Frisco ISD is officially on the road to getting state funding for its online learning program.
On Tuesday, the Frisco ISD board of trustees approved a resolution to operate a local remote learning program as allowed under state law. After Texas Senate Bill 15 was passed during the second session of the Texas Legislature and signed into law by Gov. Greg Abbott, school districts found themselves with a way to provide online schooling this school year with secured attendance-based funding from the state, an option that wasn’t on the table when the school year began.
Before the senate bill came into law, Frisco ISD had already announced a temporary online program, funded through Elementary and Secondary School Emergency Relief (ESSER) funding, for elementary through sixth grade students. The program, announced in early August, came in an effort to target the age group that is currently ineligible to receive a COVID-19 vaccine. Tuesday’s resolution allows the district to seek state funding for that program.
“There are a myriad of conditions the district must follow in order to receive funding, and we want to assure you that we are in compliance with those conditions,” FISD Chief Academic Officer Wes Cunningham told board members.
According to the Texas Education Agency, SB15 caps enrollment for districts’ online schooling programs at 10% of total district enrollment. As of Aug. 30, enrollment for Frisco ISD’s temporary online learning program had reached 8,363 students, or 12.77% of the district’s total enrollment at the time.
Cunningham said that at a later board meeting, trustees are slated to approve seeking a waiver that asks for funding beyond the 10% cap.
Korinna Kirchhoff, communications facilitator with Frisco ISD, said the district’s temporary online option will continue to be re-evaluated and extended until a COVID-19 vaccine becomes widely available for children under 12 years old.

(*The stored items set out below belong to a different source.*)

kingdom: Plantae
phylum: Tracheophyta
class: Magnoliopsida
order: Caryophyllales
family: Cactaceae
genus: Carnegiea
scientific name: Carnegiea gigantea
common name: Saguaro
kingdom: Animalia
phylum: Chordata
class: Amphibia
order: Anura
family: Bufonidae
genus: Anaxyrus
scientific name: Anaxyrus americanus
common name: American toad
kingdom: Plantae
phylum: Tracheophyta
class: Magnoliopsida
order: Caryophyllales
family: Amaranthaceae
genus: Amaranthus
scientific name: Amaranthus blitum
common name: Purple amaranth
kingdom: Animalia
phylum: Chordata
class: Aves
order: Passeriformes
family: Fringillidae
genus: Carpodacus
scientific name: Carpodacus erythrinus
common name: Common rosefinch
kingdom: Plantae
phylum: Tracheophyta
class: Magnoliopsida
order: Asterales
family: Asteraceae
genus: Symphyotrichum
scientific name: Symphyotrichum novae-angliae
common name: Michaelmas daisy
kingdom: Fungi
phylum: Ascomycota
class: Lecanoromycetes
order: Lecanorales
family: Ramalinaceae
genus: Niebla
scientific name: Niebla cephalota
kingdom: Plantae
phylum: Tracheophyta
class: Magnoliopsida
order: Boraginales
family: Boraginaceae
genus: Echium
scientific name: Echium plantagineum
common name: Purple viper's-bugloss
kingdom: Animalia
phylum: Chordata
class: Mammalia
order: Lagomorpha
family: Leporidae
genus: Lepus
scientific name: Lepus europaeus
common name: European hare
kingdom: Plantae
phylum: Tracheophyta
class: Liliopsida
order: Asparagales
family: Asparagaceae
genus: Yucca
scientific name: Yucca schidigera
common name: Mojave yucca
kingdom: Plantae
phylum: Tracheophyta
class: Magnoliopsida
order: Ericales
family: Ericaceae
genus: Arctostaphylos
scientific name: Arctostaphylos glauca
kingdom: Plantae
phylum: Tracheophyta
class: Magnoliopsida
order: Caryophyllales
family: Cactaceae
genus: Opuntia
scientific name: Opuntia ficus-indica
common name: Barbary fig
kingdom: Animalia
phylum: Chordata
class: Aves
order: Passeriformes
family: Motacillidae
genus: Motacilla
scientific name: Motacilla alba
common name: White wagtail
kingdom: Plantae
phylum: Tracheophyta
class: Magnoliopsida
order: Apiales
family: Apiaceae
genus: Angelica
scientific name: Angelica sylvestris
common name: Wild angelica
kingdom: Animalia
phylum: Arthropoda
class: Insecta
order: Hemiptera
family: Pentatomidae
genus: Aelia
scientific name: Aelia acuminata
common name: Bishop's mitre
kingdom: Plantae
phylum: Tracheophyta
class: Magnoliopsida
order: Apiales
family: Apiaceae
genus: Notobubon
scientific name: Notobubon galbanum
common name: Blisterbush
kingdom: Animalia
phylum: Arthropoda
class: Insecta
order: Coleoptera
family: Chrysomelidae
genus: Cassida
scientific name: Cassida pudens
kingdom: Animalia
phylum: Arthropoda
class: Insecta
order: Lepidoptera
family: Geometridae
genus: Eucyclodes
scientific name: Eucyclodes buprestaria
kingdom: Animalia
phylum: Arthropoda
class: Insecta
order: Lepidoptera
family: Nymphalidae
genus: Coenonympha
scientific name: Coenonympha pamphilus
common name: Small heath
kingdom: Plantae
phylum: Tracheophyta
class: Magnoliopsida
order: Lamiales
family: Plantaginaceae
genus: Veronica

“The district plans to continue to provide online learning for students in this current option through at least the end of the fall semester,” Kirchhoff stated.
She said if the waiver request to exceed the 10% cap is not approved, Frisco ISD will use ESSER funds that were originally set aside to cover the unfunded portion of students.
“As of now, the district is actively exploring how remote learning can be implemented in Frisco ISD in future school years within the parameters provided by the signed legislation,” Kirchhoff stated.